4. A/B testing: A/B testing is the partial release of a change to a product or service to just a percentage of customers, comparing an “experimental” cohort to a “control” cohort to predict what the impact of that change will be at scale (with some confidence level). PMs must become proficient in designing A/B tests, using them appropriately, and driving decision-making after each A/B test concludes.

5. Roadmap planning and prioritization: Product managers gather ongoing feedback to improve the product roadmap. They define “value drivers” or strategic pillars for a roadmap, analyze data to highlight the biggest opportunities given a strategy or goal KPI, rank initiatives based on their value, and seek agreement from stakeholders on what to prioritize sooner vs. deprioritize later. 

6. Data analysis: Product managers also need to behave like data scientists. They use tools to look at data and find out what’s going well or not so well and where the biggest opportunities are to drive the most impact. 
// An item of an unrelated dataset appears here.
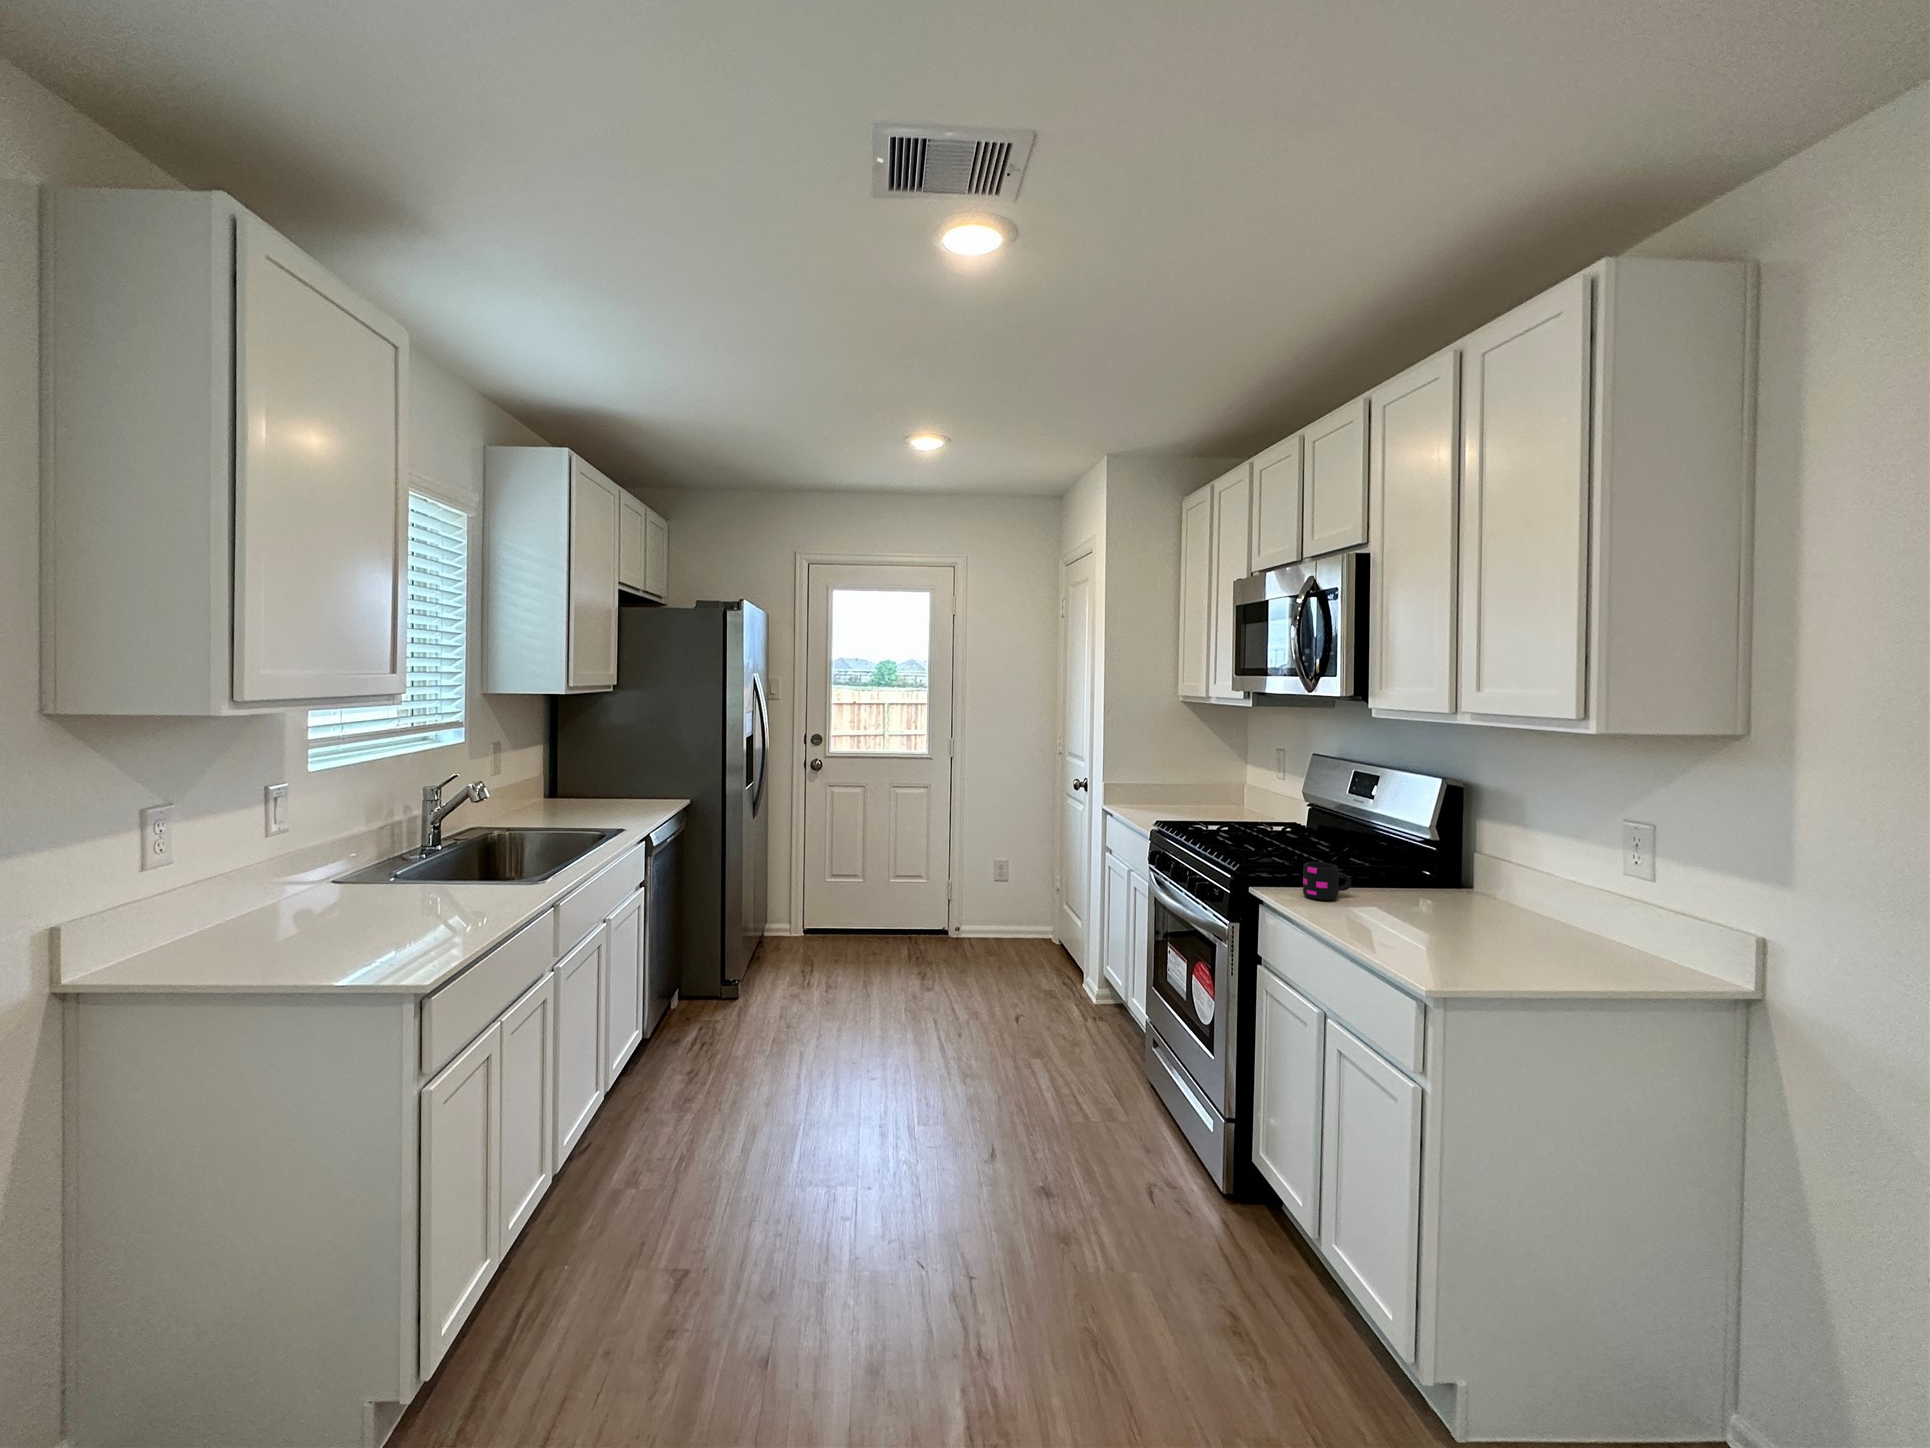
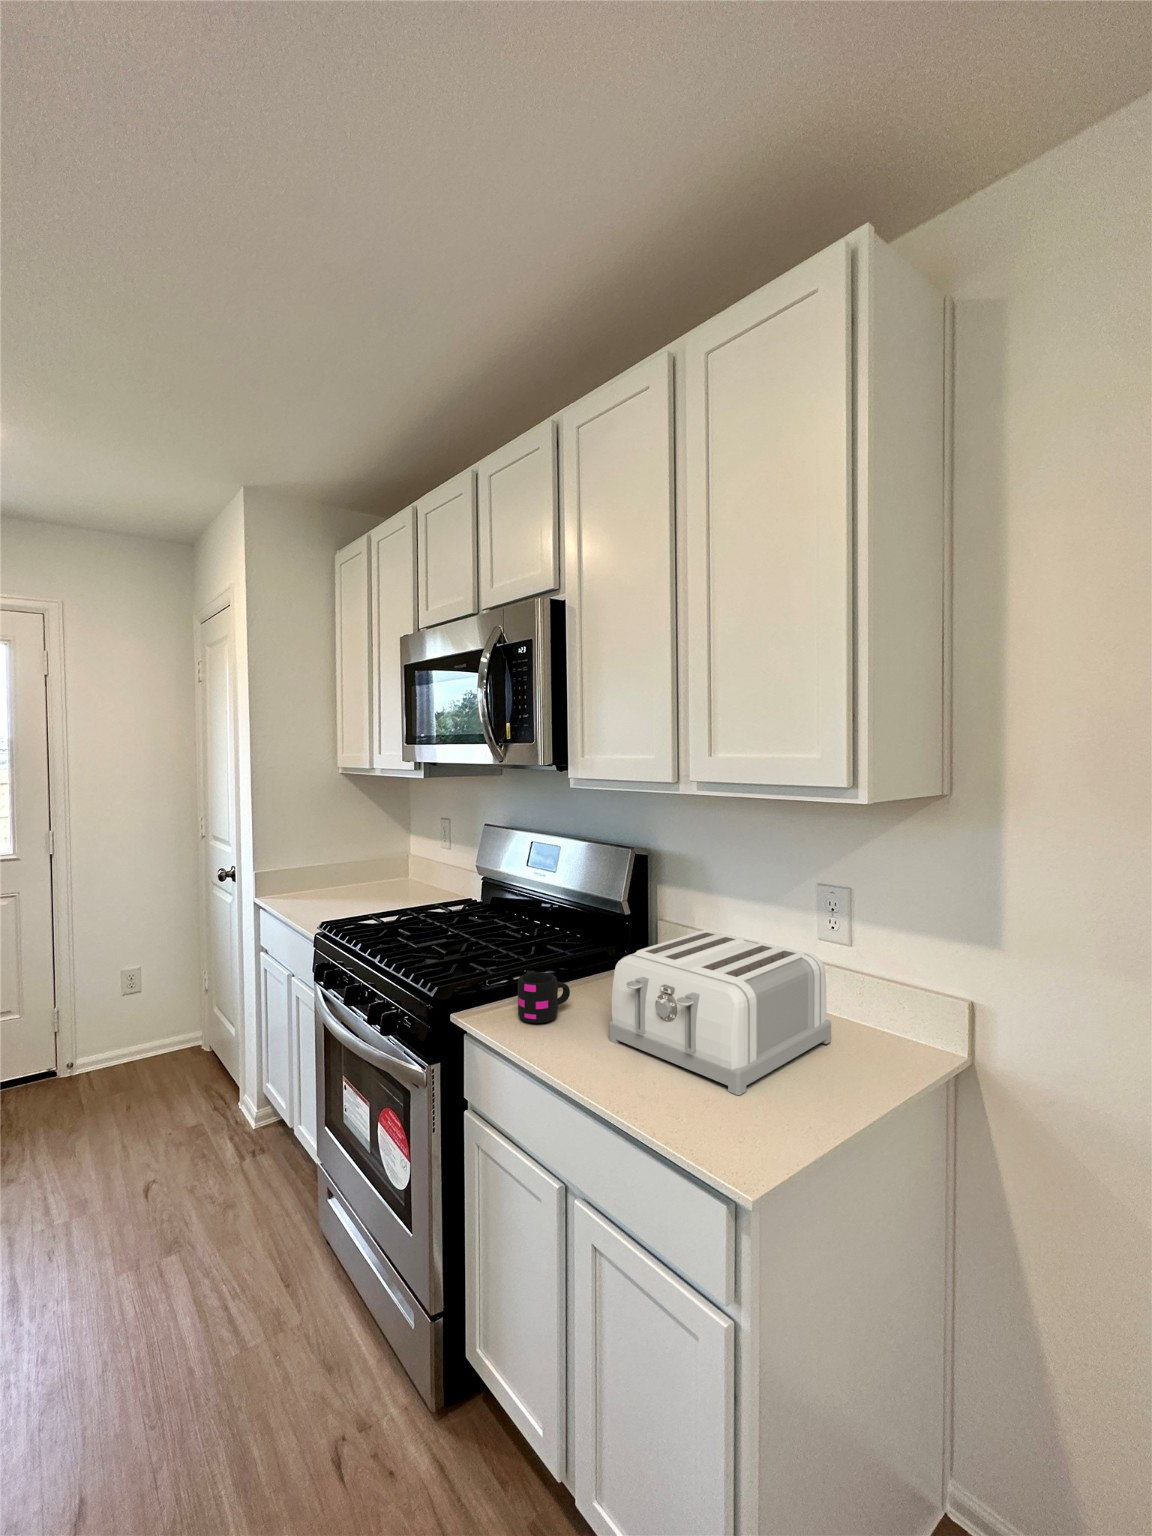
toaster: none [1375,847,1601,958] -> present [609,930,831,1095]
7. Research emerging technologies: Product managers need to be aware of emerging and trending technologies to determine if and when they should be integrated into their products.  As technology keeps improving, a product manager needs to work on accelerating innovation and staying up-to-date on new tools that can impact their industry or product (e.g., significantly reducing costs, improving quality, or improving scalability). Examples of these kinds of transformational technology shifts include: 

  • The creation of mobile app ecosystems
  • Social media as a channel for low-cost, viral customer acquisition
  • Large language models and generative AI

Many Hats, One Role

PMs also need a set of soft skills, including strong interpersonal communication, storytelling abilities, creative thinking, and empathy. Having the ability to influence cooperation without the authority to enforce it is an often-overlooked skill. PMs are sometimes referred to as the “CEO of the product,” but they still must answer to key stakeholders — including the actual CEO.

A PM who wants to get ahead must balance time, planning, and foresight. PMs are also becoming more technical, relying on data to make decisions. A product manager should both epitomize and contradict Shakespeare’s “jack of all trades” quote, as the best ones tend to achieve mastery in many, if not all, of the skills mentioned above.